Only a number is wanted: how many lines of the entries include the string "انجام"?

Records from a data source:
___
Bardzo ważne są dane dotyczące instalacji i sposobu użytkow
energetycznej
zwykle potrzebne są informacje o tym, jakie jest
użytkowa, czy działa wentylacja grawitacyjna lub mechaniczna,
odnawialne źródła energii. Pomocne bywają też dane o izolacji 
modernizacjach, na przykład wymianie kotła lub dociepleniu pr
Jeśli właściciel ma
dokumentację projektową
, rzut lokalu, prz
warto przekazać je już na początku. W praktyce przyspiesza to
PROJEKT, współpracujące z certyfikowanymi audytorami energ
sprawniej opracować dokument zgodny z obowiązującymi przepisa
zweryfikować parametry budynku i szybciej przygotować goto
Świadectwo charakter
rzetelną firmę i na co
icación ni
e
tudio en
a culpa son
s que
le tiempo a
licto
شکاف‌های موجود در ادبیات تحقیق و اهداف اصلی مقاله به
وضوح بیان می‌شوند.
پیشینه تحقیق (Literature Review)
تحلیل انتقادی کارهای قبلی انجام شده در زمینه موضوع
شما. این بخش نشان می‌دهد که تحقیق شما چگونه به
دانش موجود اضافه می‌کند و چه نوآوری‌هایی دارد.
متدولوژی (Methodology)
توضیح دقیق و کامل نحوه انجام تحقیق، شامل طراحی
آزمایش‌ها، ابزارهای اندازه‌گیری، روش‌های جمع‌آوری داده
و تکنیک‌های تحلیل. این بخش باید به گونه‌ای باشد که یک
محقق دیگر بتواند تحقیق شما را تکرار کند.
___
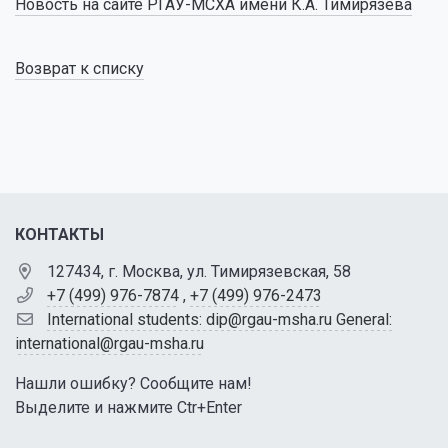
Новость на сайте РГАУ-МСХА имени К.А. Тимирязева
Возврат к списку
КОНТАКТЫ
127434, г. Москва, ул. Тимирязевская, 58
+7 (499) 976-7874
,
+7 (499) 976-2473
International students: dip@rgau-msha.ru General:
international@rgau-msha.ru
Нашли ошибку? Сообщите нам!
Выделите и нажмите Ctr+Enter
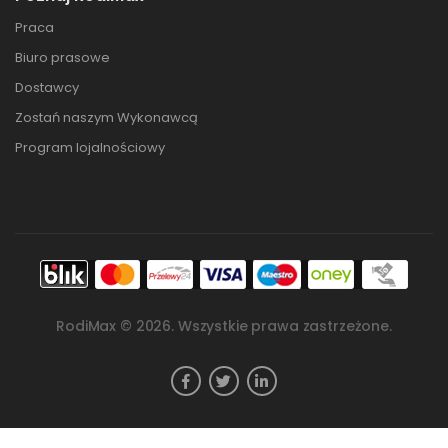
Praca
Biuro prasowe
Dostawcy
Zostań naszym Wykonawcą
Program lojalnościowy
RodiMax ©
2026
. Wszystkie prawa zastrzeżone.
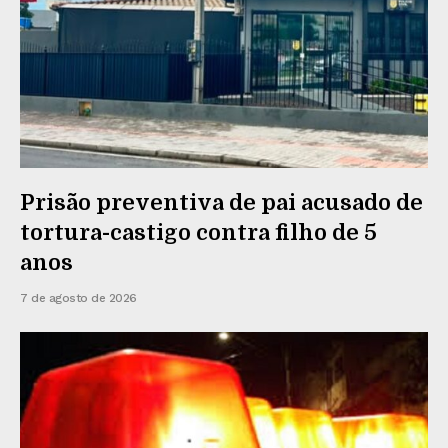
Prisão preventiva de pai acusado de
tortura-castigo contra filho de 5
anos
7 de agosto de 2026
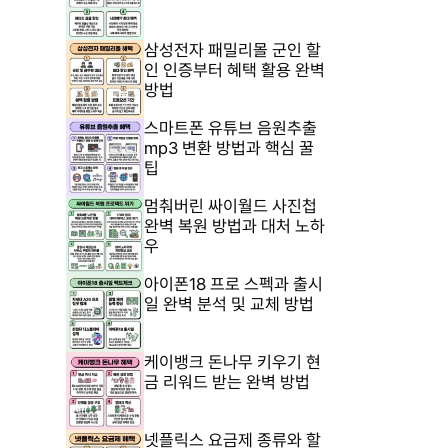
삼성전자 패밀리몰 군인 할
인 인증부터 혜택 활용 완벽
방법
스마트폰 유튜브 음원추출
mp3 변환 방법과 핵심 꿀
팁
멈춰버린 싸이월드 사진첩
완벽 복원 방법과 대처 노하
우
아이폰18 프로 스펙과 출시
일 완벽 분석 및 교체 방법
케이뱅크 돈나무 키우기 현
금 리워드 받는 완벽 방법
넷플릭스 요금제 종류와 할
___
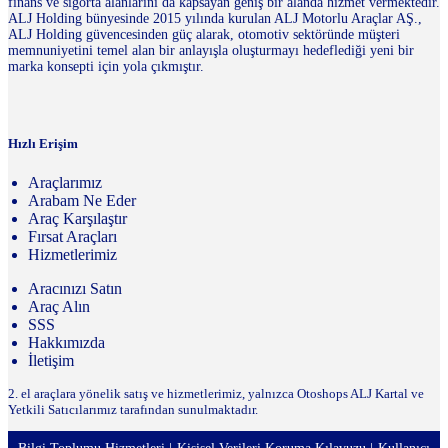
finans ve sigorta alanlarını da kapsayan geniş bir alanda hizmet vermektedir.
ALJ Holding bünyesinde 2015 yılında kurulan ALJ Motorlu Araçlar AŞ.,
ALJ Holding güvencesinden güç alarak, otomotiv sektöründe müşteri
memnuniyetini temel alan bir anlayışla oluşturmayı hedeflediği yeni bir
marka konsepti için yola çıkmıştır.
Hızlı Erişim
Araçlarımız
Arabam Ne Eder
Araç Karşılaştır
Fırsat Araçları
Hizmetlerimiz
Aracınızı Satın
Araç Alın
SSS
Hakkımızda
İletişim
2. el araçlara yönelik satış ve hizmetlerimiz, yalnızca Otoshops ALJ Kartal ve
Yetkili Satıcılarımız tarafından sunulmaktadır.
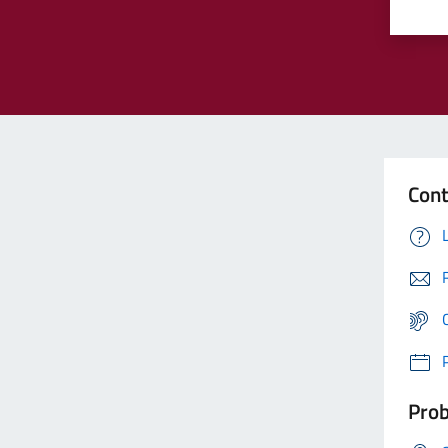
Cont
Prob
___
Completed exercise: 2